Gemini RAG - Full Breakdown and Tutorial

artesia · 9 November 2025 15:30

The video presents the Gemini API’s new file search tool, an automated Retrieval-Augmented Generation (RAG) system that enables users to upload various document types, generate embeddings, and perform efficient, citation-backed queries grounded in the uploaded content. Through demos and code examples, it showcases features like metadata filtering, multi-document handling, and cost management, positioning the tool as a practical and flexible solution for building RAG applications quickly.

artesia · 9 November 2025 15:54

The video introduces a new feature from the Gemini API team called the “file search tool,” which essentially functions as an automated Retrieval-Augmented Generation (RAG) system. This tool allows users to upload various document types such as PDFs, code files, markdown text, logs, and JSON files. Once uploaded, the system automatically processes these files by chunking them, generating embeddings using the Gemini embedding model, and storing them in a vector store. At query time, the Gemini API uses this vector store to ground its responses, retrieving relevant chunks from the documents and providing answers along with citations, making it a streamlined and efficient RAG solution.

The presenter demonstrates how the file search tool works through a demo app, showing the process of uploading documents, generating embeddings, and querying the system. The tool does not load entire documents into the context window but instead retrieves relevant chunks based on the query. The responses include source citations, which can be used for UI features like highlighting. The video also explores the underlying TypeScript code, revealing how prompts are constructed to avoid asking users to read manuals directly and how suggested questions are generated using Gemini Flash models. This approach ensures precise and practical answers grounded in the uploaded documents.

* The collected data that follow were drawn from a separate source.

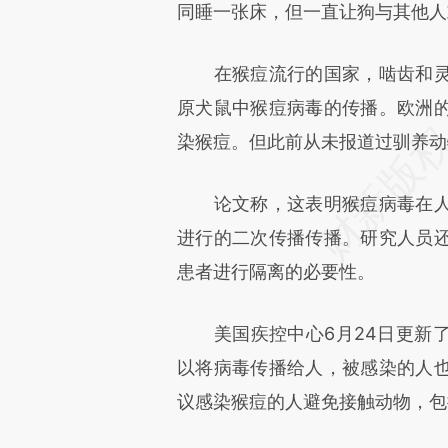
同睡一张床，但一直让狗与其他人
在猴痘流行的国家，啮齿和灵
原犬鼠中猴痘病毒的传播。欧洲
染猴痘。但此前从未报道过驯养动
论文称，这表明猴痘病毒在人
进行的二次传播传播。研究人员
患者进行隔离的必要性。
美国疾控中心6月24日更新了
以将病毒传播给人，被感染的人
议感染猴痘的人避免接触动物，包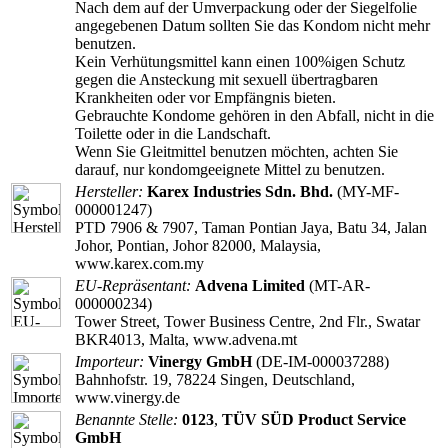
Nach dem auf der Umverpackung oder der Siegelfolie
angegebenen Datum sollten Sie das Kondom nicht mehr
benutzen.
Kein Verhütungsmittel kann einen 100%igen Schutz
gegen die Ansteckung mit sexuell übertragbaren
Krankheiten oder vor Empfängnis bieten.
Gebrauchte Kondome gehören in den Abfall, nicht in die
Toilette oder in die Landschaft.
Wenn Sie Gleitmittel benutzen möchten, achten Sie
darauf, nur kondomgeeignete Mittel zu benutzen.
Hersteller:
Karex Industries Sdn. Bhd.
(MY-MF-
000001247)
PTD 7906 & 7907, Taman Pontian Jaya, Batu 34, Jalan
Johor, Pontian, Johor 82000, Malaysia,
www.karex.com.my
EU-Repräsentant:
Advena Limited
(MT-AR-
000000234)
Tower Street, Tower Business Centre, 2nd Flr., Swatar
BKR4013, Malta, www.advena.mt
Importeur:
Vinergy GmbH
(DE-IM-000037288)
Bahnhofstr. 19, 78224 Singen, Deutschland,
www.vinergy.de
Benannte Stelle:
0123
,
TÜV SÜD Product Service
GmbH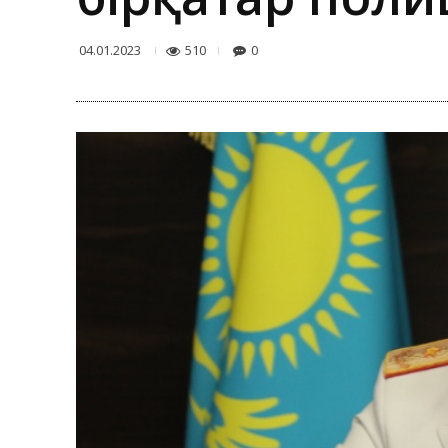
510
0
04.01.2023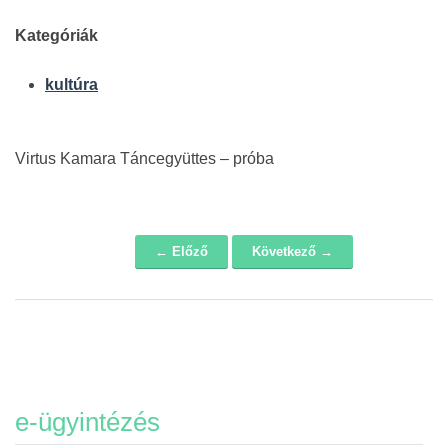
Kategóriák
kultúra
Virtus Kamara Táncegyüttes – próba
← Előző
Következő →
Navigáció
e-ügyintézés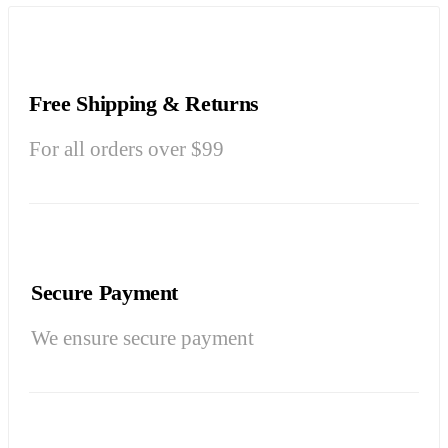
Free Shipping & Returns
For all orders over $99
Secure Payment
We ensure secure payment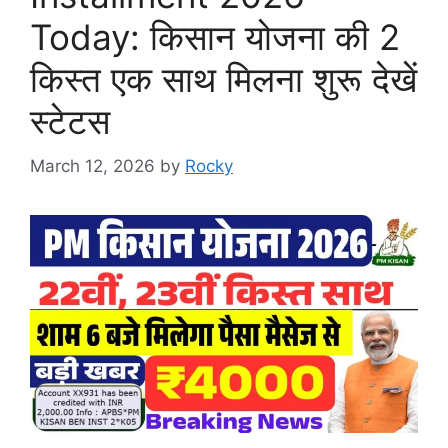
Today: किसान योजना की 2
किस्त एक साथ मिलना शुरू देखें
स्टेटस
March 12, 2026
by
Rocky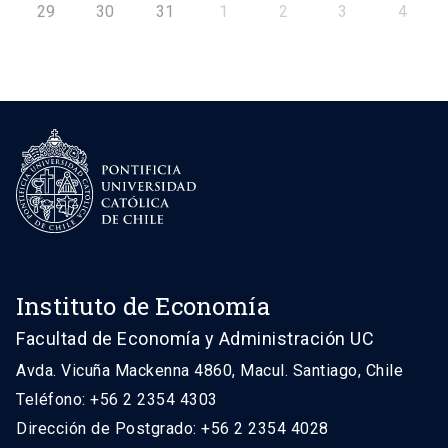
29
30
31
1
2
3
4
Instituto de Economía
Facultad de Economía y Administración UC
Avda. Vicuña Mackenna 4860, Macul. Santiago, Chile
Teléfono: +56 2 2354 4303
Dirección de Postgrado: +56 2 2354 4028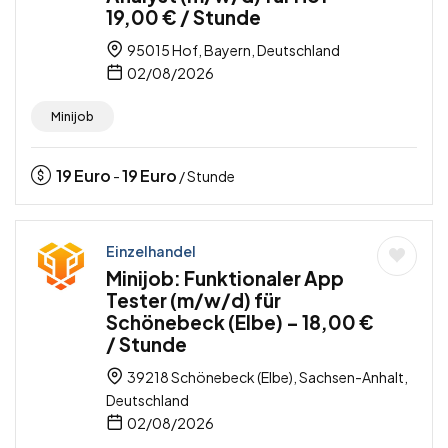
19,00 € / Stunde
95015 Hof, Bayern, Deutschland
02/08/2026
Minijob
19
Euro
19
Euro
-
/ Stunde
Einzelhandel
Minijob: Funktionaler App
Tester (m/w/d) für
Schönebeck (Elbe) – 18,00 €
/ Stunde
39218 Schönebeck (Elbe), Sachsen-Anhalt,
Deutschland
02/08/2026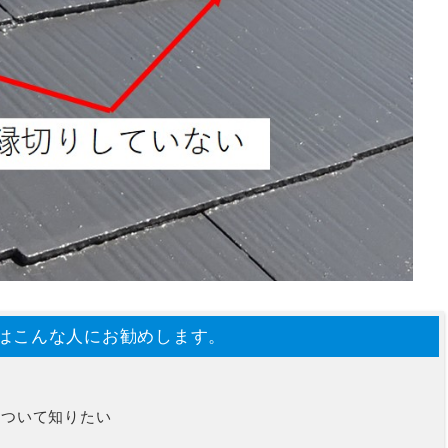
はこんな人にお勧めします。
について知りたい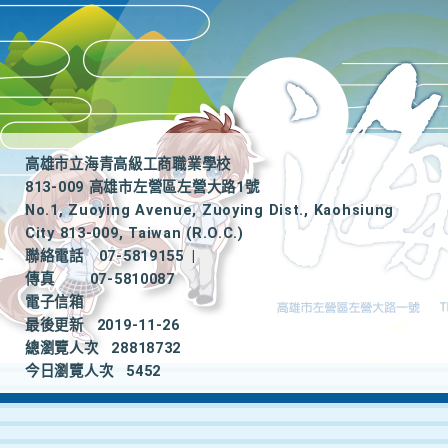
高雄市立海青高級工商職業學校
813-009 高雄市左營區左營大路1號
No.1, Zuoying Avenue, Zuoying Dist., Kaohsiung
City 813-009, Taiwan (R.O.C.)
聯絡電話
07-5819155
|
傳真
07-5810087
電子信箱
最後更新
2019-11-26
總瀏覽人次
28818732
今日瀏覽人次
5452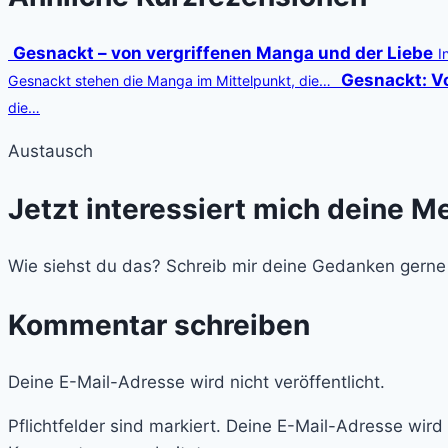
Gesnackt – von vergriffenen Manga und der Liebe
I
Gesnackt: V
Gesnackt stehen die Manga im Mittelpunkt, die…
die…
Austausch
Jetzt interessiert mich deine M
Wie siehst du das? Schreib mir deine Gedanken gerne
Kommentar schreiben
Deine E-Mail-Adresse wird nicht veröffentlicht.
Pflichtfelder sind markiert. Deine E-Mail-Adresse wir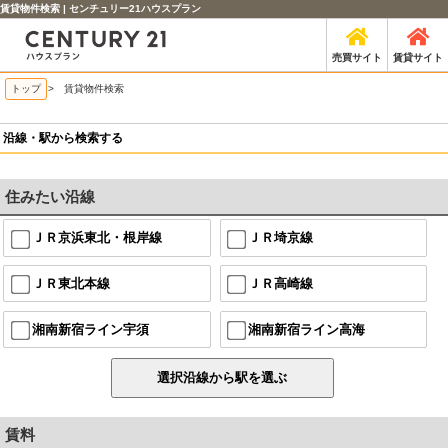
賃貸物件検索 | センチュリー21ハウスプラン
売買サイト
賃貸サイト
トップ
> 賃貸物件検索
沿線・駅から検索する
住みたい沿線
ＪＲ京浜東北・根岸線
ＪＲ埼京線
ＪＲ東北本線
ＪＲ高崎線
湘南新宿ライン宇須
湘南新宿ライン高海
賃料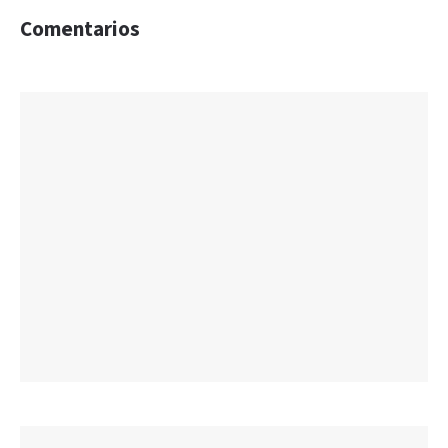
Comentarios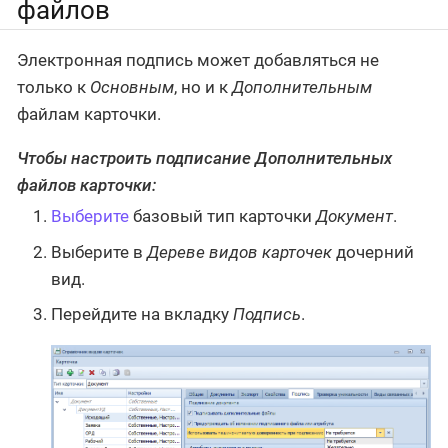
файлов
Электронная подпись может добавляться не
только к
Основным
, но и к
Дополнительным
файлам карточки.
Чтобы настроить подписание
Дополнительных
файлов карточки:
Выберите
базовый тип карточки
Документ
.
Выберите в
Дереве видов карточек
дочерний
вид.
Перейдите на вкладку
Подпись
.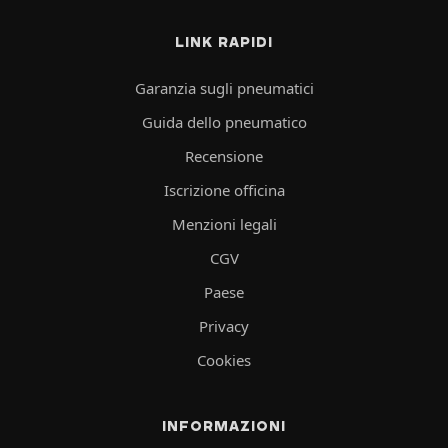
LINK RAPIDI
Garanzia sugli pneumatici
Guida dello pneumatico
Recensione
Iscrizione officina
Menzioni legali
CGV
Paese
Privacy
Cookies
INFORMAZIONI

Next, the video dives into a simple code example using a deposition document related to Ilya Sutskever and the firing of Sam Altman. The process involves creating a Gen AI client, setting up a file search store, uploading the document, and querying it. The system returns detailed answers with metadata and grounding chunks that show exactly where in the document the information was sourced. The presenter highlights the importance of managing file search stores, including listing and deleting them to avoid unnecessary costs. Pricing details are also discussed, noting that embedding calls are charged normally, while vector storage and query embeddings are currently free.

The video then explores a more advanced example involving multiple YouTube transcript files. It demonstrates custom chunking configurations, adding metadata such as titles and URLs, and uploading multiple documents to a vector store. The presenter shows how metadata filters can be used to refine searches, enabling queries to target specific videos by title or URL. This advanced setup allows for more precise and context-aware retrieval, such as returning timestamps linked to video segments. The flexibility of the system to handle multiple documents and metadata makes it suitable for larger-scale RAG applications.

In conclusion, the video emphasizes that while the Gemini file search tool may not replace highly customized RAG systems, it offers a quick and effective way to build RAG solutions that allow users to upload documents and query them easily. The presenter encourages viewers to experiment with the tool and consider its potential for agentic RAG applications, where agents autonomously create and use RAG databases from internet-sourced documents. The video ends with an invitation for feedback and suggestions for future content on RAG, highlighting the ongoing relevance and power of RAG techniques in leveraging large language models today.